Across the entries below, count the lines in which the word "none" occurs. Reply with the count alone.
--*--
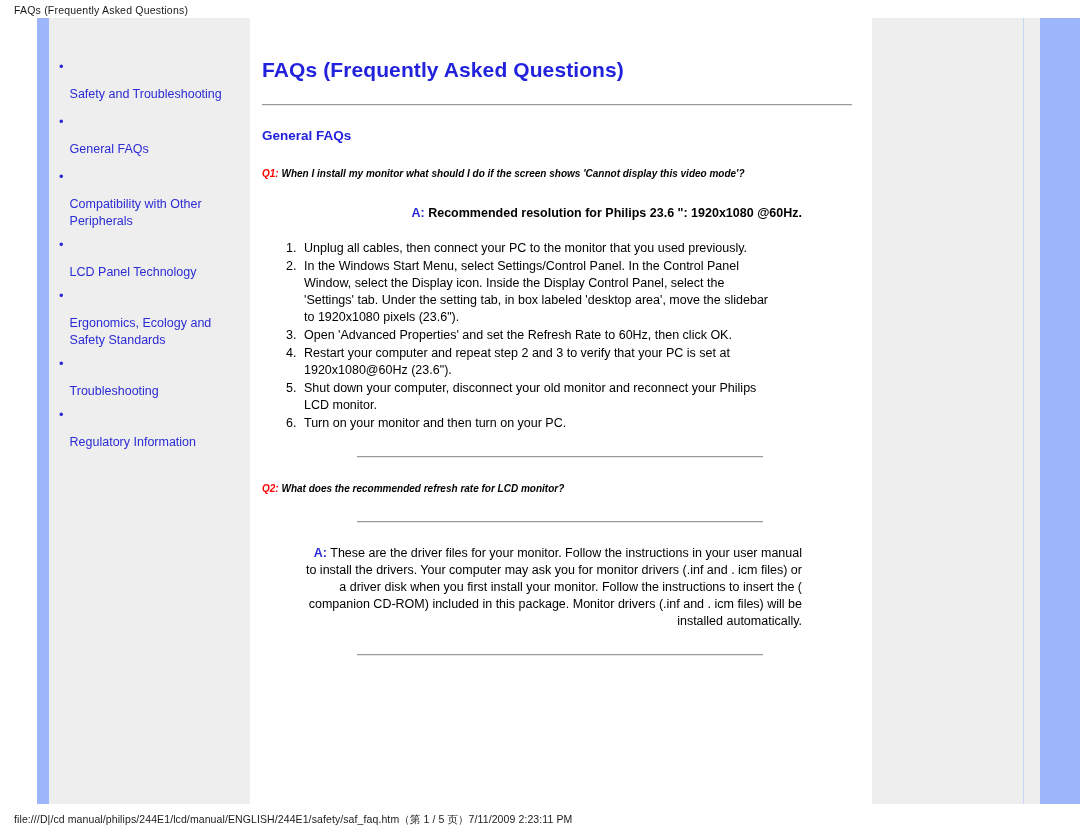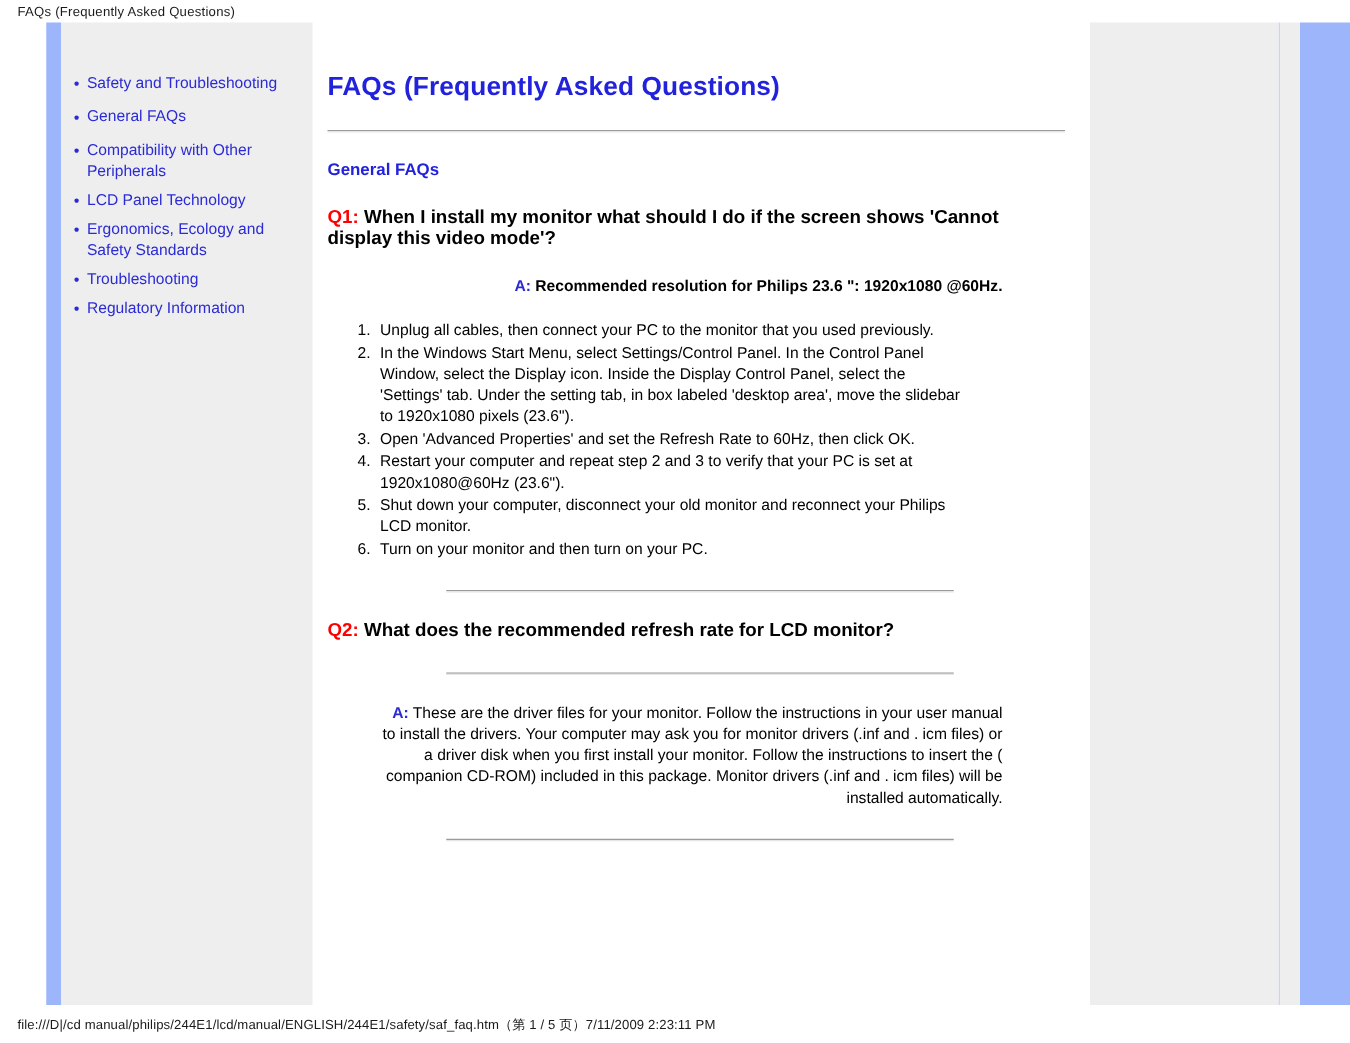--- a/index.html
+++ b/index.html
@@ -110,20 +110,21 @@
     line-height: 17px;
     margin-right: 6px;
     flex: 0 0 auto;
   }
   .nav-label {
     color: #2b2bd6;
     font-size: 12.5px;
     line-height: 17px;
     text-decoration: none;
     cursor: pointer;
+    margin-top: 28px;
   }
 
   
   .content {
     position: absolute;
     left: 262px;
     top: 0;
     width: 592px;
   }
   .main-title {
@@ -143,24 +144,25 @@
   }
   .section-title {
     margin: 22px 0 0 0;
     font-size: 13.5px;
     font-weight: bold;
     color: #2222dd;
   }
 
   .question {
     margin: 23px 0 0 0;
-    font-size: 15px;
+    font-size: 10px;
     font-weight: bold;
     line-height: 16.5px;
     color: #000000;
+    font-style: italic;
   }
   .q-tag { color: #ff0000; }
 
   .answer-block {
     margin: 22px 0 0 40px;
     width: 500px;
     font-size: 12.5px;
     line-height: 17px;
     text-align: right;
   }

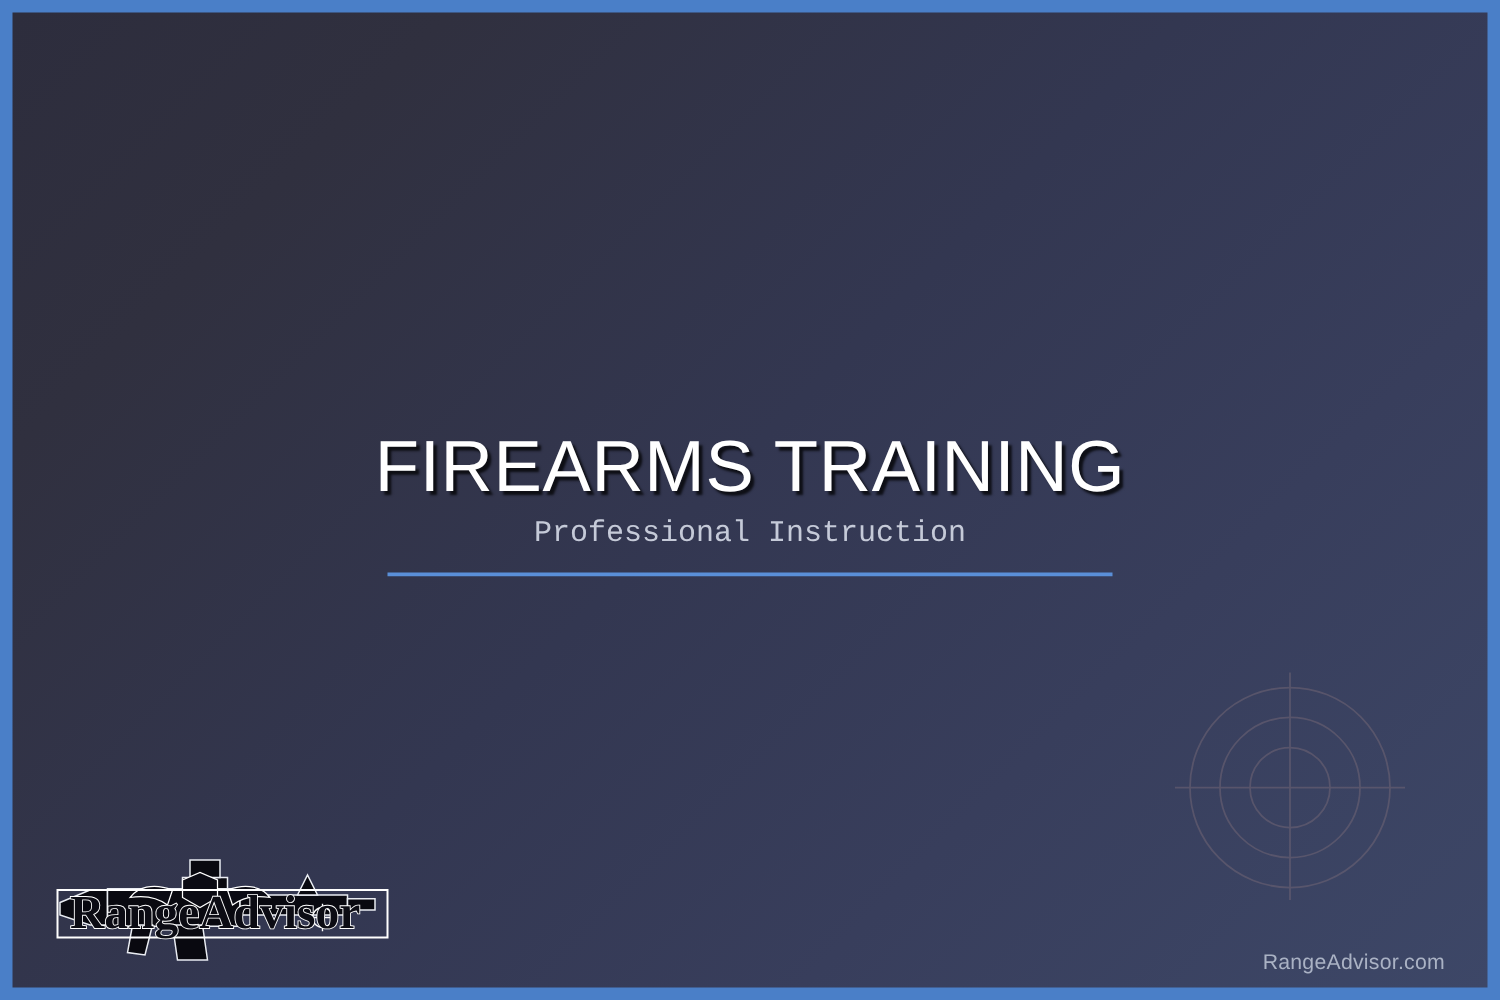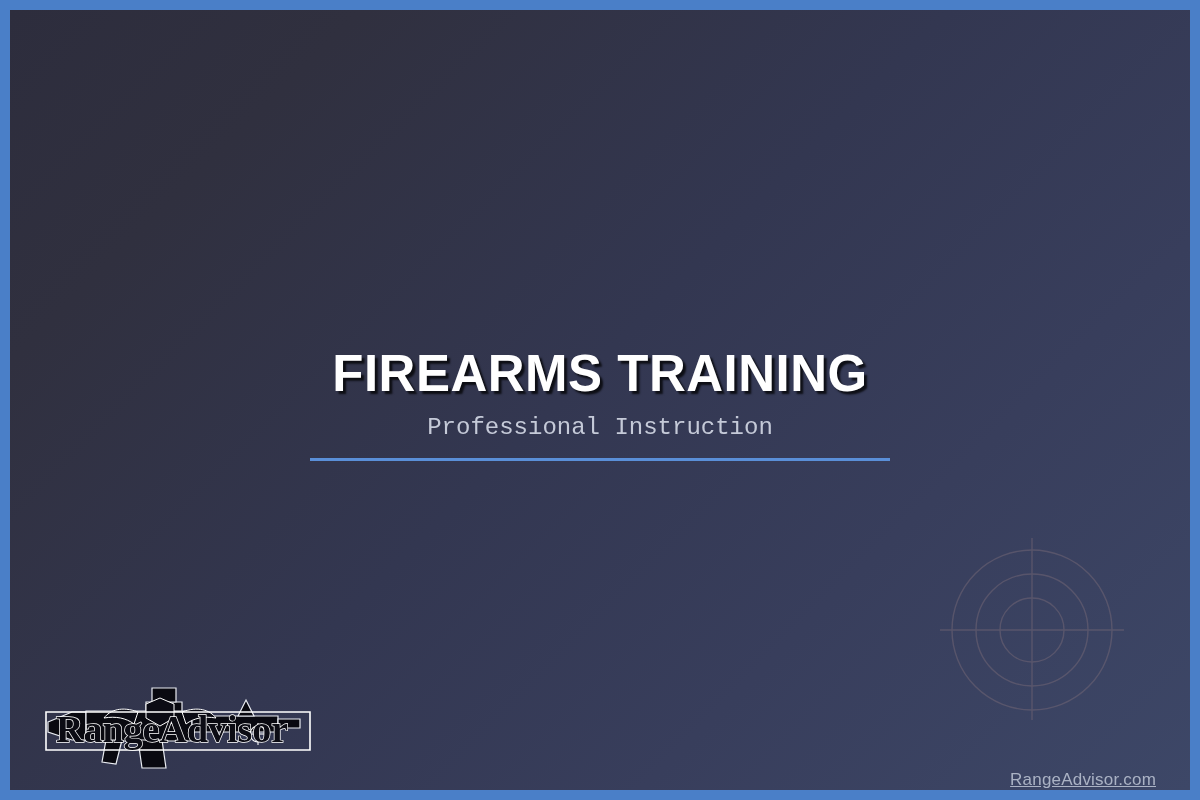--- a/index.html
+++ b/index.html
@@ -37,22 +37,22 @@
     pointer-events:none;
   }
   
   #title-block {
     position:absolute;
     left:0; right:0;
     top:335px;
     text-align:center;
   }
   #main-title {
-    font-size:51px;
-    font-weight:700;
+    font-size:58px;
+    font-weight:400;
     letter-spacing:.5px;
     color:#ffffff;
     line-height:58px;
     text-shadow:3px 3px 2px rgba(0,0,0,.75);
     white-space:nowrap;
   }
   #subtitle {
     margin-top:10px;
     font-size:24px;
     font-weight:400;
@@ -69,25 +69,24 @@
   }
   
   #logo {
     position:absolute;
     left:32px; top:668px;
     width:272px; height:92px;
   }
   
   #footer-url {
     position:absolute;
-    right:34px; bottom:0;
+    right:34px; bottom:10px;
     font-size:17px;
     color:#aab2c4;
     letter-spacing:.2px;
-    text-decoration:underline;
   }
 </style>
 </head>
 <body>
 
 <div id="slide">
 
   <div id="canvas">
 
     <svg id="target" viewBox="0 0 200 200">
--*--
* Output *
2